Assigned task a — For each statement below, answer yes or no on whether it agrees with the notebook code excerpt, and quote the exact words of the excerpt that decide it. (i) The function that loads data drops missing values from the 'abstract' column. (ii) The document vector function sets a default maximum chunk length of 256. (iii) The code imports cosine_similarity from sklearn.metrics.pairwise.

(Excerpt provided begins)

In [3]:
from sklearn.metrics.pairwise import cosine_similarity
from transformers import XLNetTokenizer, XLNetModel
from tqdm import tqdm
import pandas as pd
import numpy as np
import torch

## **Function to load and preprocess data**


In [4]:
def load_and_preprocess_data(filepath):
    data = pd.read_csv(filepath)
    data = data['abstract'].dropna()
    return data

In [6]:
# Load and preprocess data
source_data = load_and_preprocess_data(filepath = "../../dataset/data.csv")

  data = pd.read_csv(filepath)


## **Function to generate document vector**


In [7]:
def generate_document_vector(text, model, tokenizer, max_chunk_length=512, overlap=50):
    # Tokenize the text into chunks with specified overlap
    tokens = tokenizer.tokenize(tokenizer.decode(tokenizer.encode(text, add_special_tokens=True)))

(Excerpt provided ends)

Assigned task b — Please reproduce the records from the line with "Criminal Sexual Assault, Aggravated" through the end of the records, both ends included, swapping "larger" for "bigger" and keeping everything else unchanged. Leave the pictures out of your answer.

(Task inputs begins)

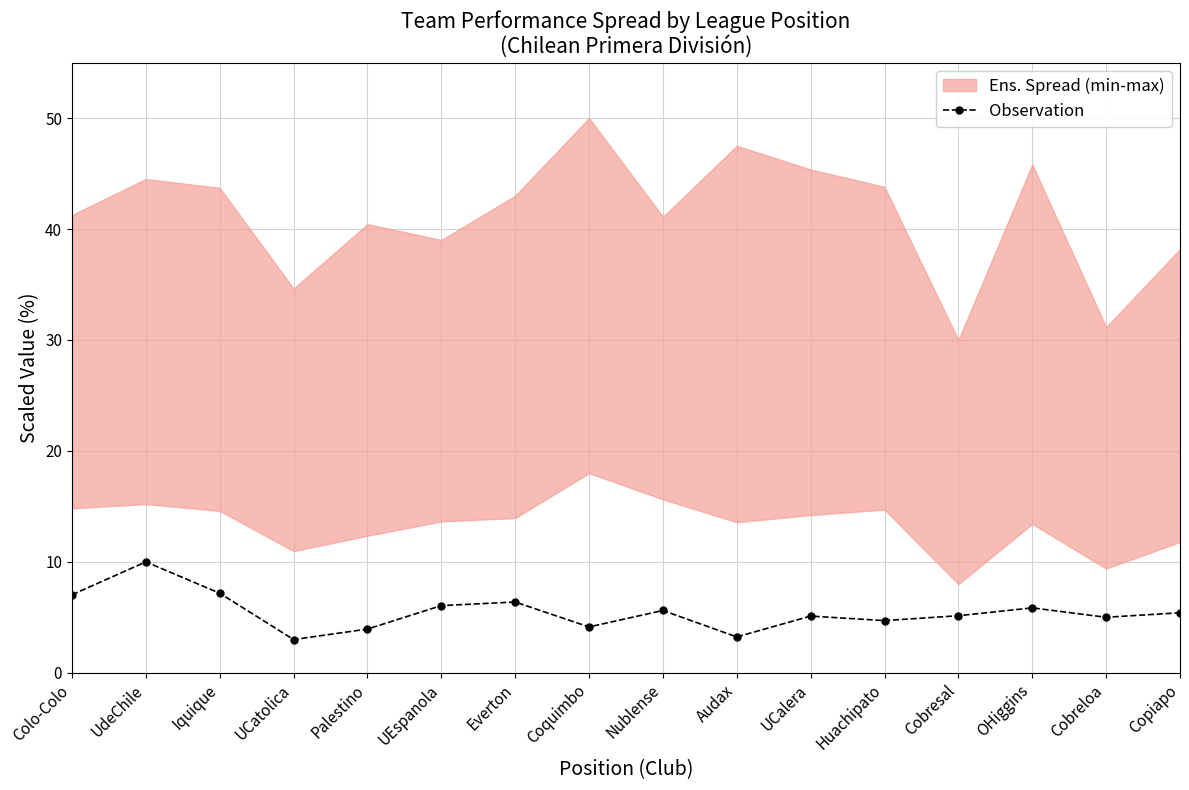

At which category does the data reach its first local peak?

UdeChile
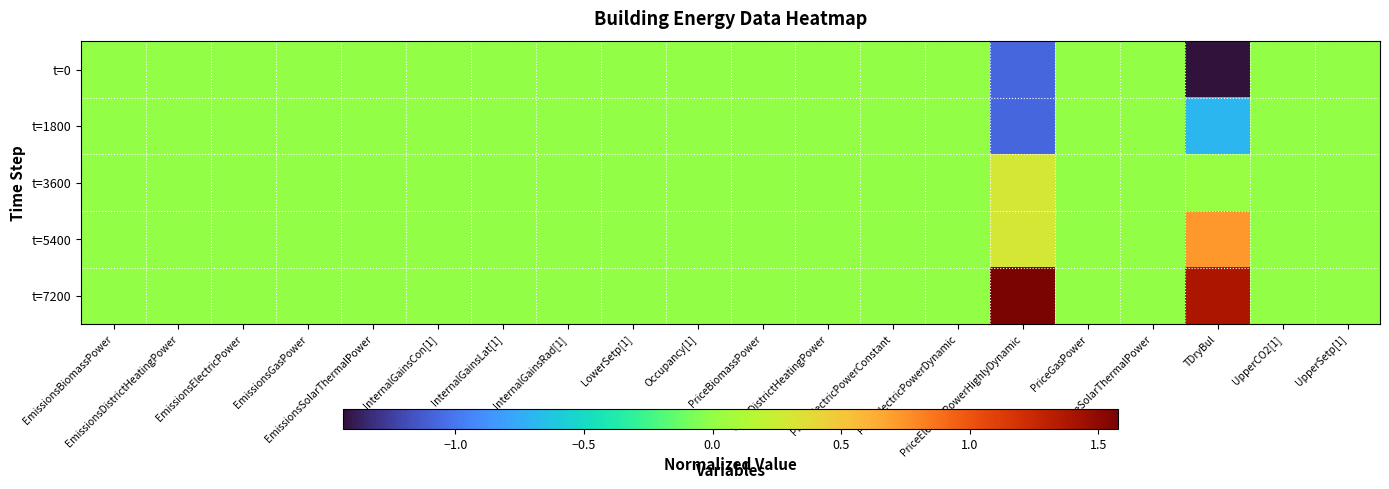

Which series changed the most between EmissionsDistrictHeatingPower and LowerSetp[1]?

t=0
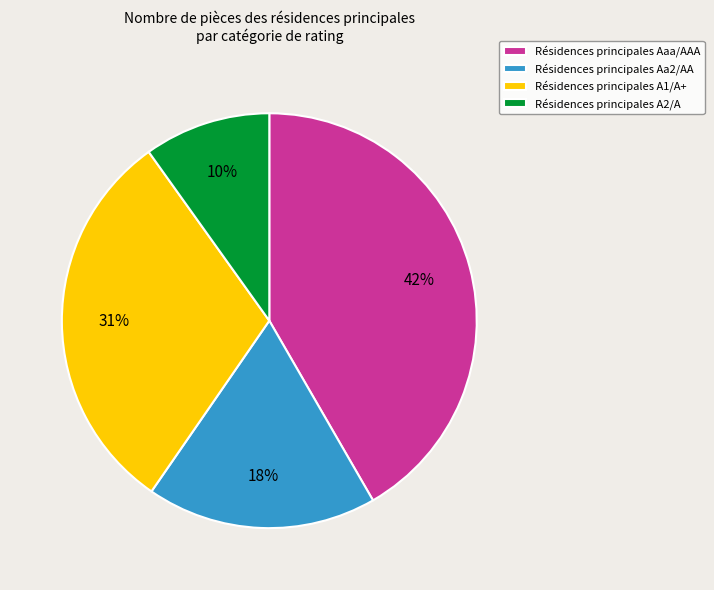

To the nearest percent, what is the difference between the largest and smallest slice percentages?

32%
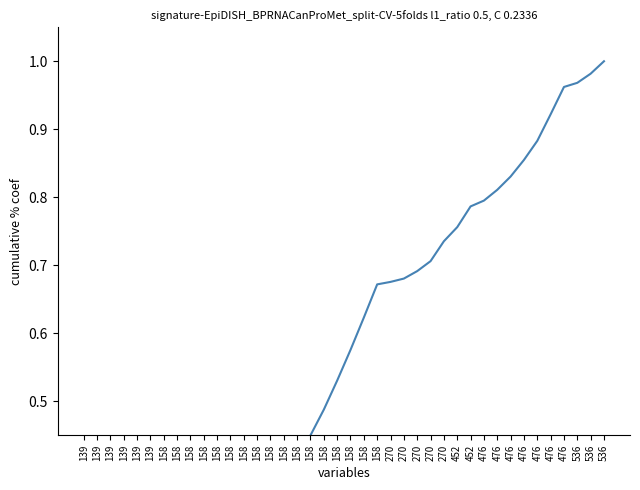

Reading left to right, what are all the values shown in this chart?

139=0.0	139=0.0	139=0.0	139=0.1	139=0.1	139=0.2	158=0.2	158=0.2	158=0.2	158=0.2	158=0.2	158=0.3	158=0.3	158=0.3	158=0.3	158=0.4	158=0.4	158=0.5	158=0.5	158=0.5	158=0.6	158=0.6	158=0.7	270=0.7	270=0.7	270=0.7	270=0.7	270=0.7	452=0.8	452=0.8	476=0.8	476=0.8	476=0.8	476=0.9	476=0.9	476=0.9	476=1.0	536=1.0	536=1.0	536=1.0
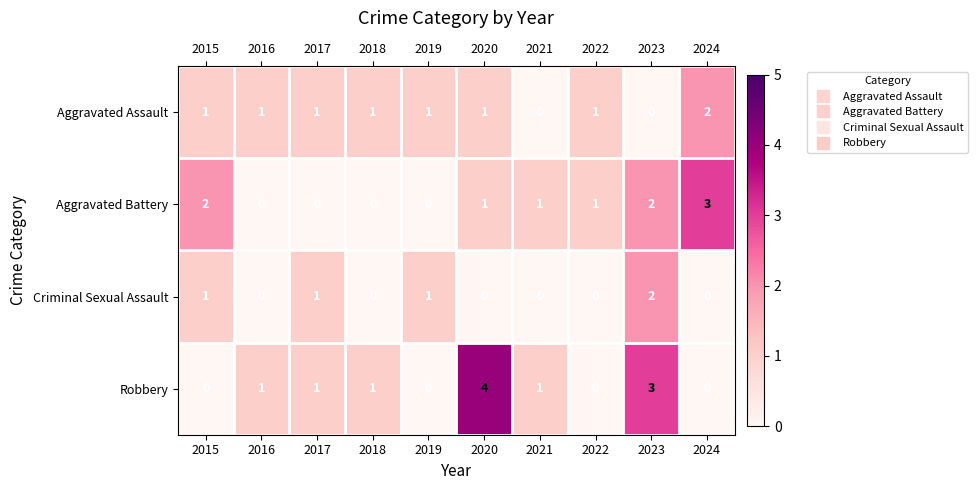

Rank the series by their average value, from lowest to highest.

Criminal Sexual Assault, Aggravated Assault, Aggravated Battery, Robbery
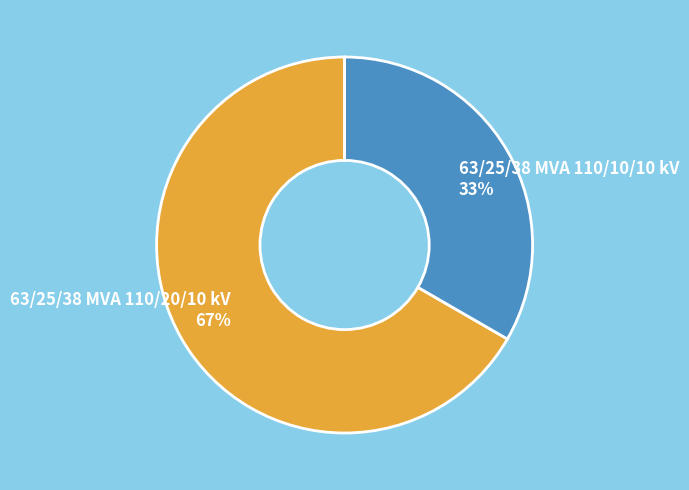

Is the sum of 63/25/38 MVA 110/20/10 kV and 63/25/38 MVA 110/10/10 kV greater than half?

Yes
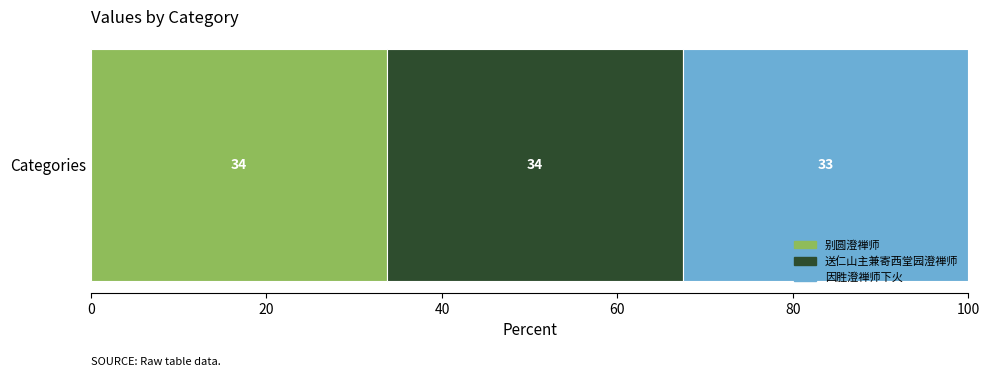

What are all the series names shown in the legend?

别圆澄禅师, 送仁山主兼寄西堂园澄禅师, 因胜澄禅师下火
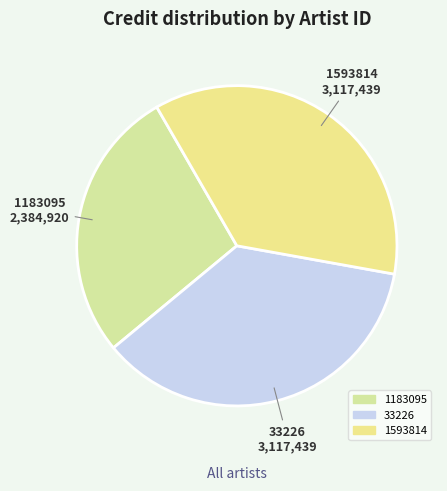

Between 1183095 and 33226, which is larger?

33226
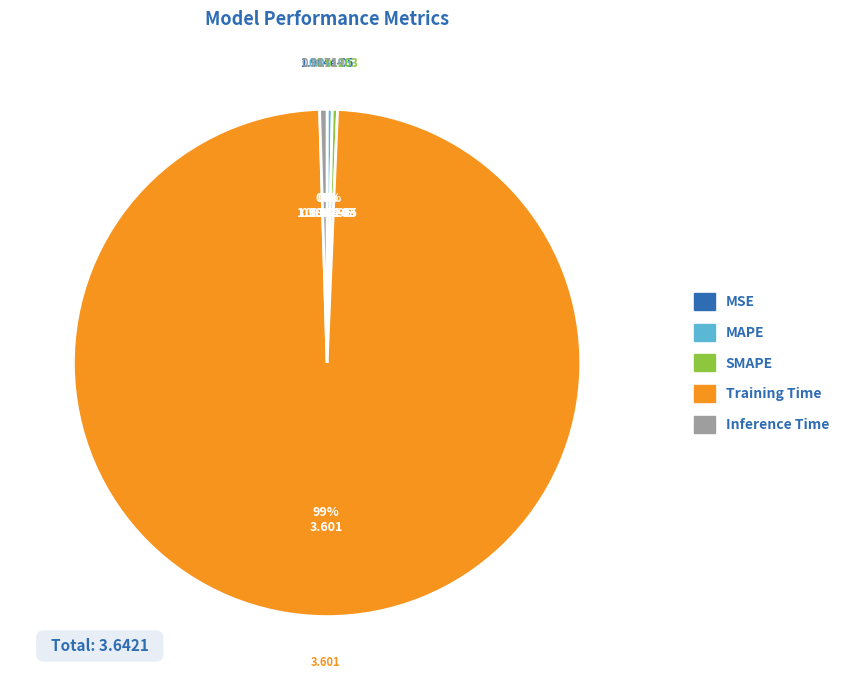

Do SMAPE and Inference Time together represent more than half of the pie?

No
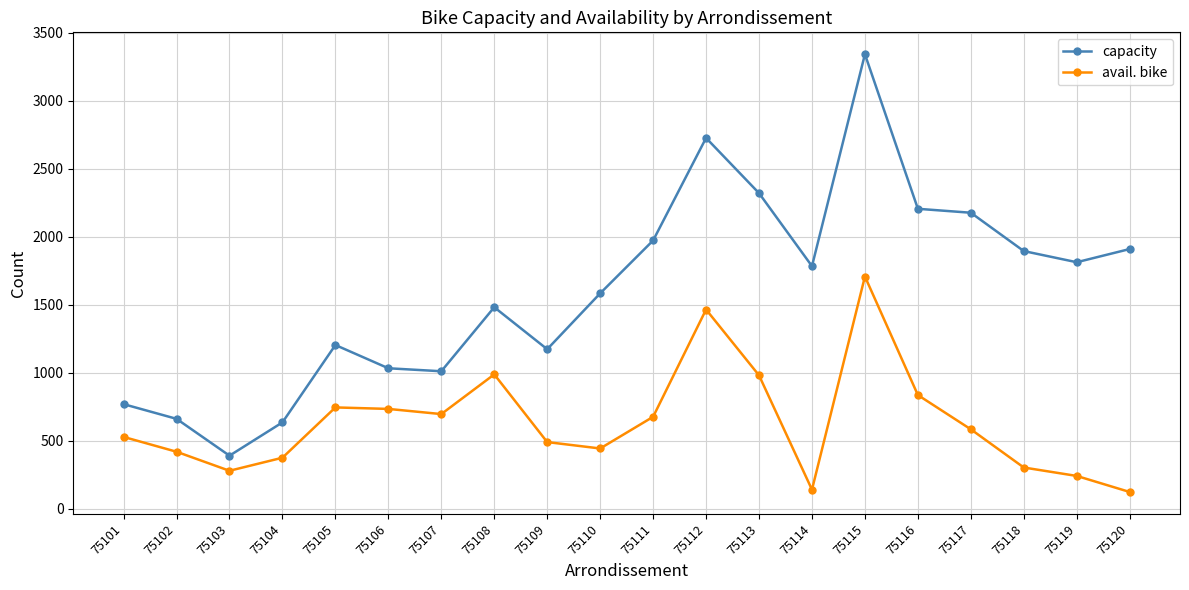

Where is the first local maximum for capacity?

75105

(Task inputs ends)

Exercise response a —
(i) Yes: "data = data['abstract'].dropna()"
(ii) No: "max_chunk_length=512"
(iii) Yes: "from sklearn.metrics.pairwise import cosine_similarity"

Exercise response b —
Criminal Sexual Assault, Aggravated Assault, Aggravated Battery, Robbery

Is the sum of 63/25/38 MVA 110/20/10 kV and 63/25/38 MVA 110/10/10 kV greater than half?

Yes

What are all the series names shown in the legend?

别圆澄禅师, 送仁山主兼寄西堂园澄禅师, 因胜澄禅师下火

Between 1183095 and 33226, which is bigger?

33226

Do SMAPE and Inference Time together represent more than half of the pie?

No

Where is the first local maximum for capacity?

75105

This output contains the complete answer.